┌─ Extracted data

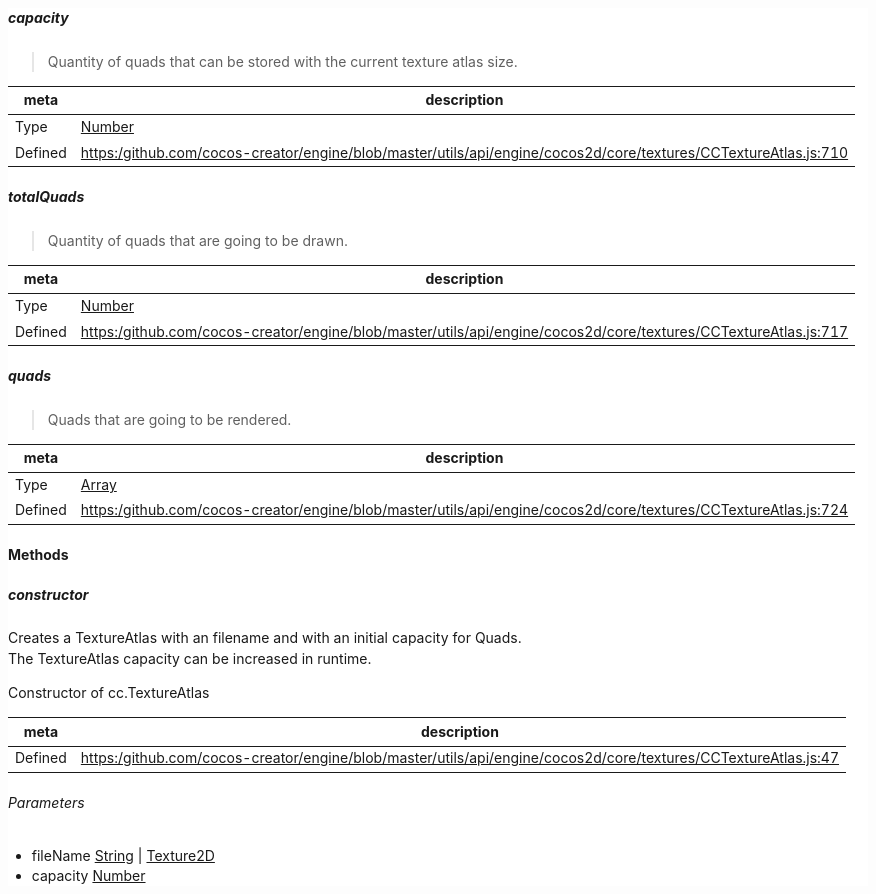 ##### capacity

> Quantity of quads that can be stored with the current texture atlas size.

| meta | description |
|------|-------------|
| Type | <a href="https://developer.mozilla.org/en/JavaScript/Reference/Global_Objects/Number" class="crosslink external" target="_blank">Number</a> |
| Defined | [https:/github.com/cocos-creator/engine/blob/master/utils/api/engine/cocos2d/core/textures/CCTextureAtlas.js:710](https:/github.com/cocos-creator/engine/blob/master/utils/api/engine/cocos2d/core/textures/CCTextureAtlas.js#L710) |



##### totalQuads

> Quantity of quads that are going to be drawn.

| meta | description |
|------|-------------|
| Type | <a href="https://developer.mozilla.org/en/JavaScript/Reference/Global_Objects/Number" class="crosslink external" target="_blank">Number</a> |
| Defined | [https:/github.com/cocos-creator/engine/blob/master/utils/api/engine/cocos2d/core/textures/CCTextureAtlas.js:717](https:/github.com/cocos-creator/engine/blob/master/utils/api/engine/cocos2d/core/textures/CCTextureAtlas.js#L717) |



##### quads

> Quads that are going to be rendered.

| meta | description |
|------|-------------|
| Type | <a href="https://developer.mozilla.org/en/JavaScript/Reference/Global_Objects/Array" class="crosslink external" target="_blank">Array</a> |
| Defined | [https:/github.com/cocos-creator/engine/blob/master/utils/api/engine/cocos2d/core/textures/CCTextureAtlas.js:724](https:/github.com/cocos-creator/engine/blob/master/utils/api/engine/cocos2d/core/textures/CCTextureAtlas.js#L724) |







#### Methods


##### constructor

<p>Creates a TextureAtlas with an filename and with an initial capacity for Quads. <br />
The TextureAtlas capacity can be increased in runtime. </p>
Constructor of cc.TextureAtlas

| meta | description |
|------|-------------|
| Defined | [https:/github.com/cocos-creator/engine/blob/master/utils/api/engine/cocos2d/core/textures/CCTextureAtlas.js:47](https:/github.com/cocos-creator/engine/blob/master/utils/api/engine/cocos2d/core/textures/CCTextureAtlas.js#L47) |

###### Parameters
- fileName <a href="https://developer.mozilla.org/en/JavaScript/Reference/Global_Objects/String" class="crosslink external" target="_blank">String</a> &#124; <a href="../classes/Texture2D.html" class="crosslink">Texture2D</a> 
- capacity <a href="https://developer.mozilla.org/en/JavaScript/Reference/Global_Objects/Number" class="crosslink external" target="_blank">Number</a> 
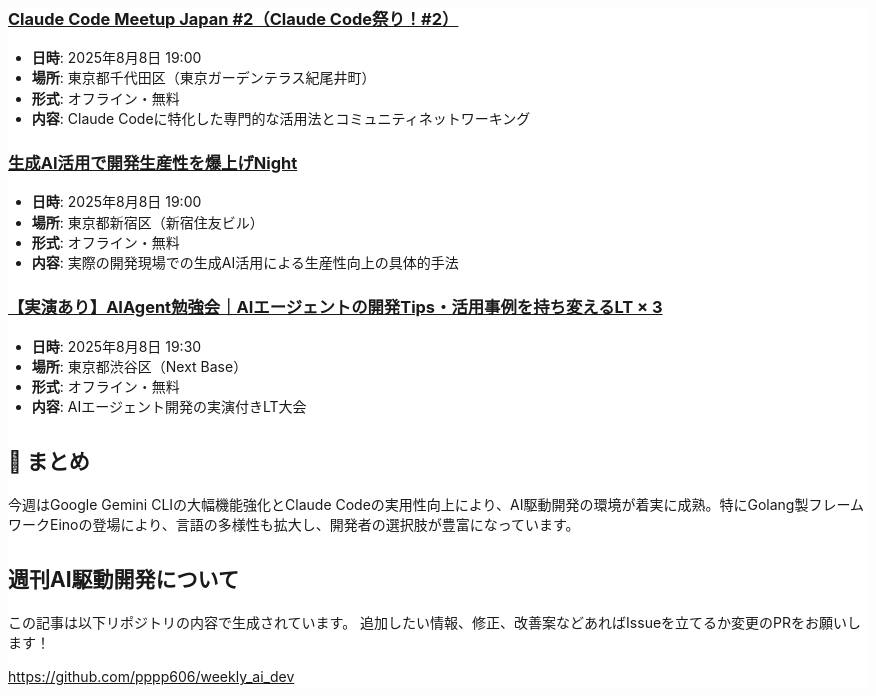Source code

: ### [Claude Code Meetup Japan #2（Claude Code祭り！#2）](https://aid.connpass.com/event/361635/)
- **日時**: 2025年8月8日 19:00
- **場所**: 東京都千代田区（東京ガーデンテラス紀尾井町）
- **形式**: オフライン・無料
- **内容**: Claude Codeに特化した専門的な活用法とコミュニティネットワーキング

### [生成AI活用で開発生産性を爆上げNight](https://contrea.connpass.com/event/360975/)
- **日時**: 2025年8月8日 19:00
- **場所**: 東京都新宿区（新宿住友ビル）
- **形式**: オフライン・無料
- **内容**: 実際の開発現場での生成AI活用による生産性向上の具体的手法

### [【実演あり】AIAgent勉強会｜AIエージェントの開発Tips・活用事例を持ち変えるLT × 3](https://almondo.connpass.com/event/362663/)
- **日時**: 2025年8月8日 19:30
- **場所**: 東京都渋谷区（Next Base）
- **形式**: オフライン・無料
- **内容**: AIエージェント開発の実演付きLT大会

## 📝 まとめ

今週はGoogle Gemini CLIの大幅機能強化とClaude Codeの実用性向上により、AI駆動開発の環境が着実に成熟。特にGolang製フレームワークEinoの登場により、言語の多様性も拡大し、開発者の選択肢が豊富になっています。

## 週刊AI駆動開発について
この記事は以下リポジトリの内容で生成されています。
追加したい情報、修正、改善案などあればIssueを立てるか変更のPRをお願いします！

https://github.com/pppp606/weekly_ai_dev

└─

Problem statement: Set down, word for word and with no other lines, the listing from the line marked by "この記事は以下リポジトリの内容で生成されています。" through its final line.

Exercise solution:
この記事は以下リポジトリの内容で生成されています。
追加したい情報、修正、改善案などあればIssueを立てるか変更のPRをお願いします！

https://github.com/pppp606/weekly_ai_dev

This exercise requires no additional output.